## [PROBLEM REQUIREMENTS]
Transcribe the records in full, keeping every word exactly as given.

(Structured page parsing data)

>>>>>

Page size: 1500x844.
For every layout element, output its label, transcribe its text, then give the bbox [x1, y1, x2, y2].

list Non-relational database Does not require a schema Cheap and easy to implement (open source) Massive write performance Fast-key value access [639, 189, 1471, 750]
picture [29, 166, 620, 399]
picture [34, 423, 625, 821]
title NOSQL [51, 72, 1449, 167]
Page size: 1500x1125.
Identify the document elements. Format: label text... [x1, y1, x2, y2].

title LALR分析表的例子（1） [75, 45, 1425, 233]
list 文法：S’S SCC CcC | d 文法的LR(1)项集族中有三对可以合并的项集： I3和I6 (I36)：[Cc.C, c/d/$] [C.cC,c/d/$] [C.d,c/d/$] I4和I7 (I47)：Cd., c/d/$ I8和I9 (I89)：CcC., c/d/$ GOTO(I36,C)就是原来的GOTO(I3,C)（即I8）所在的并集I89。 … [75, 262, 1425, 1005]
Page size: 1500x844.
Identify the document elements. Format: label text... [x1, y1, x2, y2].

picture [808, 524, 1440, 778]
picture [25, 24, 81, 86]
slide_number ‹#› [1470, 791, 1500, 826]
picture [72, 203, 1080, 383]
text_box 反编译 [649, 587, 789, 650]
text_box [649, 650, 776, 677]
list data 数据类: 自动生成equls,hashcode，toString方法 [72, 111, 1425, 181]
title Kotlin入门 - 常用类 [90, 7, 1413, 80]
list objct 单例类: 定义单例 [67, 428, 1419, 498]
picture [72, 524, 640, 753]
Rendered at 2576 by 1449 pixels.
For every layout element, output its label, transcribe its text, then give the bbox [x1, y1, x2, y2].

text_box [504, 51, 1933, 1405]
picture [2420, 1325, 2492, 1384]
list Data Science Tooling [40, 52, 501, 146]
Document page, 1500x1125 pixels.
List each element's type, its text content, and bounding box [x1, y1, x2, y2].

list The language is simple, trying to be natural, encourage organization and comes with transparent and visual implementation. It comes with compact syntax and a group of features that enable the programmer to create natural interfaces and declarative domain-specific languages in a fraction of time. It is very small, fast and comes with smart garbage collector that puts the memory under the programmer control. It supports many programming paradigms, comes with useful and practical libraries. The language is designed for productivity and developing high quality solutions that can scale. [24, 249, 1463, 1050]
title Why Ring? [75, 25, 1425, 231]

<<<<<

## [EXERCISE RESULT]
Page size: 1500x844.
For every layout element, output its label, transcribe its text, then give the bbox [x1, y1, x2, y2].

list Non-relational database Does not require a schema Cheap and easy to implement (open source) Massive write performance Fast-key value access [639, 189, 1471, 750]
picture [29, 166, 620, 399]
picture [34, 423, 625, 821]
title NOSQL [51, 72, 1449, 167]
Page size: 1500x1125.
Identify the document elements. Format: label text... [x1, y1, x2, y2].

title LALR分析表的例子（1） [75, 45, 1425, 233]
list 文法：S’S SCC CcC | d 文法的LR(1)项集族中有三对可以合并的项集： I3和I6 (I36)：[Cc.C, c/d/$] [C.cC,c/d/$] [C.d,c/d/$] I4和I7 (I47)：Cd., c/d/$ I8和I9 (I89)：CcC., c/d/$ GOTO(I36,C)就是原来的GOTO(I3,C)（即I8）所在的并集I89。 … [75, 262, 1425, 1005]
Page size: 1500x844.
Identify the document elements. Format: label text... [x1, y1, x2, y2].

picture [808, 524, 1440, 778]
picture [25, 24, 81, 86]
slide_number ‹#› [1470, 791, 1500, 826]
picture [72, 203, 1080, 383]
text_box 反编译 [649, 587, 789, 650]
text_box [649, 650, 776, 677]
list data 数据类: 自动生成equls,hashcode，toString方法 [72, 111, 1425, 181]
title Kotlin入门 - 常用类 [90, 7, 1413, 80]
list objct 单例类: 定义单例 [67, 428, 1419, 498]
picture [72, 524, 640, 753]
Rendered at 2576 by 1449 pixels.
For every layout element, output its label, transcribe its text, then give the bbox [x1, y1, x2, y2].

text_box [504, 51, 1933, 1405]
picture [2420, 1325, 2492, 1384]
list Data Science Tooling [40, 52, 501, 146]
Document page, 1500x1125 pixels.
List each element's type, its text content, and bounding box [x1, y1, x2, y2].

list The language is simple, trying to be natural, encourage organization and comes with transparent and visual implementation. It comes with compact syntax and a group of features that enable the programmer to create natural interfaces and declarative domain-specific languages in a fraction of time. It is very small, fast and comes with smart garbage collector that puts the memory under the programmer control. It supports many programming paradigms, comes with useful and practical libraries. The language is designed for productivity and developing high quality solutions that can scale. [24, 249, 1463, 1050]
title Why Ring? [75, 25, 1425, 231]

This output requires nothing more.